The `GrainStats` class returns two objects, a Pandas `pd.DataFrame` of calculated statistics and a `list` of
dictionaries containing the grain data to be plotted. We therefore instantiate ("set-up") the `grain_stats` dictionary
to hold these results and unpack each to the keys `statistics` and `plots` respectively.



In [None]:
grainstats = GrainStats(
    data=filtered_image.images["gaussian_filtered"],
    labelled_data=grains.directions["above"]["labelled_regions_02"],
    pixel_to_nanometre_scaling=filtered_image.pixel_to_nm_scaling,
    direction="above",
    base_output_dir="grains",
    image_name=filtered_image.filename.stem,
    **grainstats_config,
)
_temp = grainstats.calculate_stats()
grain_stats = {"statistics": _temp[0], "plots": _temp[1]}

The `statistics` is a [Pandas
DataFrame](https://pandas.pydata.org/pandas-docs/stable/reference/api/pandas.DataFrame.html). We can print this out as
shown below.

In [None]:
grain_stats["statistics"]

Further we can summarise the dataframe or a subset of varaibles.

In [None]:
grain_stats["statistics"][["smallest_bounding_width", "aspect_ratio"]].describe()

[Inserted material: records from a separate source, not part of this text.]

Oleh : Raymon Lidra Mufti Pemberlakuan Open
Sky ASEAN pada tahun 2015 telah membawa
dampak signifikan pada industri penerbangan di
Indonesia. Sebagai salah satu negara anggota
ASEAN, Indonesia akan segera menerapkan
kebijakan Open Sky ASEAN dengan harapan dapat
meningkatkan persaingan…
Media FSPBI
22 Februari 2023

### Plotting Individual Grains

It is possible to plot the individual grains in the same way that whole images are plotted. These are now stored as the
`grain_stats["plots"]` dictionary. We can find out how many grains there are either by looking at the number of rows
reported when the statistics Pandas Data Frame was printed above or its summary (from `.describe()`), which reports the
`count`.

We can then plot any of these using the number indexing of the list. We using
[f-strings](https://realpython.com/python-f-strings/) as the value for the argument `filename` to fill in the images
filename automatically and append the `_grain#` for the image number we are plotting, in this example `0`. Try plotting
some other images.

In [None]:
fig, ax = Images(
    data=grain_stats["plots"][0]["data"],
    filename=f"{filtered_image.filename}_grain0",
    output_dir="img/",
    save=True,
    **plotting_config,
).plot_and_save()
fig

## DNA Tracing

When working with molecules it is possible to calculate DNA Tracing Statistics using the `dnatracing.py`'s `trace_image` function which takes an image and grain masks, and returns statistics about the dna.


In [None]:
tracing_results = trace_image(
    image=filtered_image.images["gaussian_filtered"],
    grains_mask=grains.directions["above"]["labelled_regions_02"],
    filename=grains.filename.stem,
    pixel_to_nm_scaling=grains.pixel_to_nm_scaling,
    **dnatracing_config,
)

The results are a dictionary, and the statistics are stored under the `"statistics"` key:

In [None]:
# Let's have a look at just the tracing stats
tracing_stats = tracing_results["statistics"]
print(tracing_stats)

### Merge GrainStats and TracingStats

Its reasonable to want to have a single data set with which we work and so we now merge the GrainStats data frame with
the Tracing Statistics and then save them to CSV for subsequent use. The following saves them to the directory in which
the Notebook is running with the filename `minicircle_example.csv`

In [None]:
all_stats_df = grain_stats["statistics"].merge(tracing_stats, on=["image", "molecule_number"])
all_stats_df.to_csv("minicircle_example.csv")

These statistics can now be plotted to show the distribution of the different metrics. Please see the Jupyter Notebook
`notebooks/02-Summary-statistics-and-plots.ipynb` for examples of how to plot these statistics.